- Ehrman in 2016
- Born: Sara Teitelbaum April 24, 1919 Staten Island, New York, U.S.
- Died: June 3, 2017 (aged 98) Washington D.C.
- Occupations: Jewish activist, Democratic Party adviser on Israel-Palestine conflict
- Political party: Democratic Party
- Spouse: Libert Ehrman ​ ​(m. 1940; div. 1969)​
- Children: 2

= Sara Ehrman =

American politician (1919 - 2017)

Sara Ehrman (April 24, 1919 – June 3, 2017) was an American politician who advocated for a two-state solution to the Israel-Palestine conflict. Ehrman served as a senior advisor to the S. Daniel Abraham Center for Middle East Peace.

==Biography==
Sara Teitelbaum (later Ehrman) was born in Staten Island, N.Y. She was active in Zionist groups in her youth, although her father disapproved. Her mother died when she was nine, and she was sent to live with an aunt and 11 cousins.

She married Libert Ehrman in 1940 and they had two children but ultimately divorced. she died of endocarditis in Washington DC in June 2017 at age 98.

==Political career==
In 1965, Ehrman became a Capitol Hill legislative assistant working for Senator Joseph S. Clark, a Democrat from Pennsylvania, on Capitol Hill.
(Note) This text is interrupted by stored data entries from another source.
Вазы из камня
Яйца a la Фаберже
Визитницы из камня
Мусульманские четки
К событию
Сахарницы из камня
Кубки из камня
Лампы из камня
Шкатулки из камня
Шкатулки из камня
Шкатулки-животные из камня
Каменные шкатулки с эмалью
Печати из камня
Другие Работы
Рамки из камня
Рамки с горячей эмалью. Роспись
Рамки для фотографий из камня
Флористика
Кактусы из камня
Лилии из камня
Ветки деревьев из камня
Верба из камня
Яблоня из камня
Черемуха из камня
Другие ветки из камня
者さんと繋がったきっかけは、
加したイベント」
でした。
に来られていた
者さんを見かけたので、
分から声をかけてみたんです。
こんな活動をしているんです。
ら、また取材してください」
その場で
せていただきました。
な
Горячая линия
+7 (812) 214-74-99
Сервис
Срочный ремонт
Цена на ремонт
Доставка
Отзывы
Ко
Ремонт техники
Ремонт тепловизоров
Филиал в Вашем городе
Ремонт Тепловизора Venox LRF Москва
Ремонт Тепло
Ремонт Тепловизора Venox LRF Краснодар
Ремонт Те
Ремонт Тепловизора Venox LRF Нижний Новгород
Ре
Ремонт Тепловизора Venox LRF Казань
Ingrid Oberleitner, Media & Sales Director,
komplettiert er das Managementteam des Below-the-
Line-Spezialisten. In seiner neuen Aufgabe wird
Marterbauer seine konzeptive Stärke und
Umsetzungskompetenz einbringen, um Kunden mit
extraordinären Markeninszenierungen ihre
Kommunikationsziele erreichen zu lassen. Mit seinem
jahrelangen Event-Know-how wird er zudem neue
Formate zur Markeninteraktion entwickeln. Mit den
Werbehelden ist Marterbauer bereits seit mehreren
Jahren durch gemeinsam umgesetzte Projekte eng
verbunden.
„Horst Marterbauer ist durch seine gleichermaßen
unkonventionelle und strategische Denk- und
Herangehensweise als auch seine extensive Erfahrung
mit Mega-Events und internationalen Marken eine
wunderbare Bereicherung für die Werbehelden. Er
In 1972 she served as deputy director of issues and research George McGovern's presidential campaign, where she met Hillary Clinton, then a young lawyer. Clinton became Erhman's tenant in Washington D.C. in the 1970s, while Ehrman worked for the office of the governor of Puerto Rico. Ehrman was later involved with Bill Clinton's presidential campaign, serving as director of Jewish outreach. She then became deputy political director of the Democratic National Committee.

She was active in Israeli issues. She was a founding member of Americans for Peace Now, a member of the American Israel Public Affairs Committee (AIPAC), and an advisor to the S. Daniel Abraham Center for Middle East Peace.